Pay attention, please.
Thanksgiving can be a complicated, busy mix with lots of people, lots of noise, televisions blaring, football announcers shouting, couch potatoes cheering — along with kids running and old friends arriving and relatives (both welcome and otherwise) chatting and gossiping and just generally catching up while out of the corner of your eye, you handle the cooking.
Oh yes, the flames.
And whatever the rankings of Dawgs or Falcons this troubled fall, you need to be careful, because the state of Georgia ranks a solid sixth in holiday cooking fires. That’s sixth-most fires, often resulting in injury or deaths.
How do we know this?
Well, as often happens when you take chances, the people with the sharpest eyes for risk are the ones most likely to end up paying the bills if you mess up and burn things down.
That is: Insurance companies.
They are the ones that know. The holiday is all about warmth and family and tradition and higher odds of something bad happening, said Justin Tomczak, spokesman for State Farm insurance. “There are a lot of distractions, we are often cooking multiple dishes at once, and the chance of a home fire is much higher.”

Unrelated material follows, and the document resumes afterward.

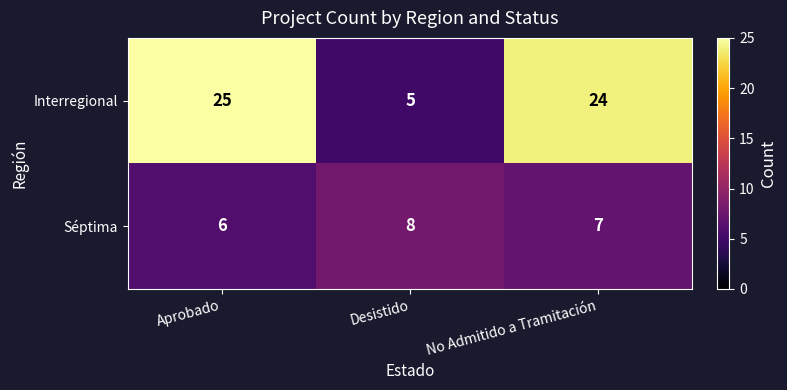

Where does the Séptima series first go above 7?

Desistido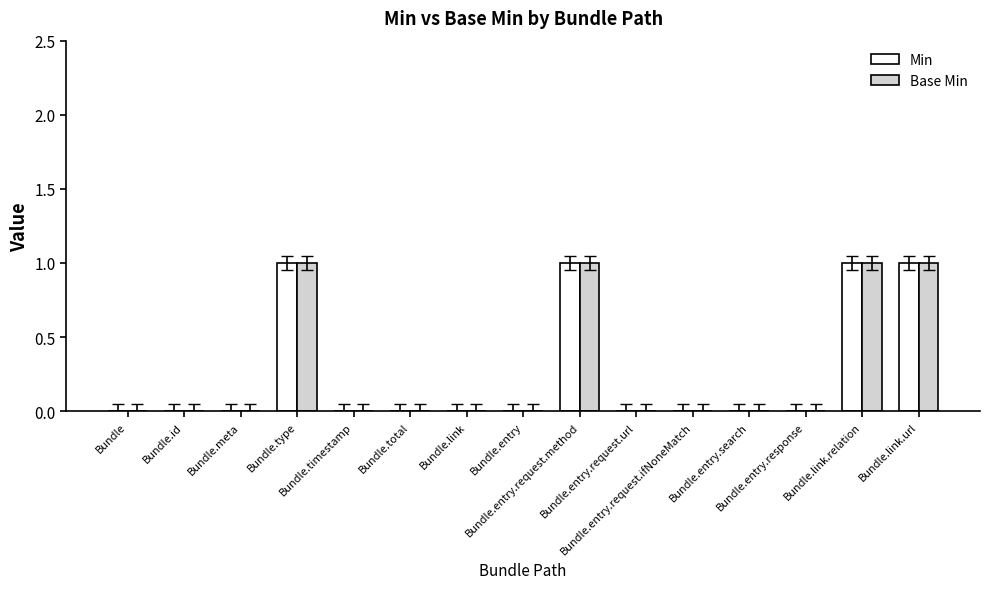

What is the sum of all Base Min values?

4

Last year during November and December, State Farm received an average of 18 claims each day related to cooking fires, he said.
On Thanksgiving and Christmas day, that number nearly doubled.
Citing the National Fire Protection Association, he said that more than 40 percent of the more-than-1,000 home fires in America each day start in a kitchen.
All sorts of commonsense advice applies, of course. Have smoke detectors and a working fire extinguisher in the house, of course. (And be careful which of your uncles you put together at the dinner table, but that’s a different kind of concern).
Anyhow, when it comes to safety, State Farm advises the most commonsensical principle of all: Pay attention.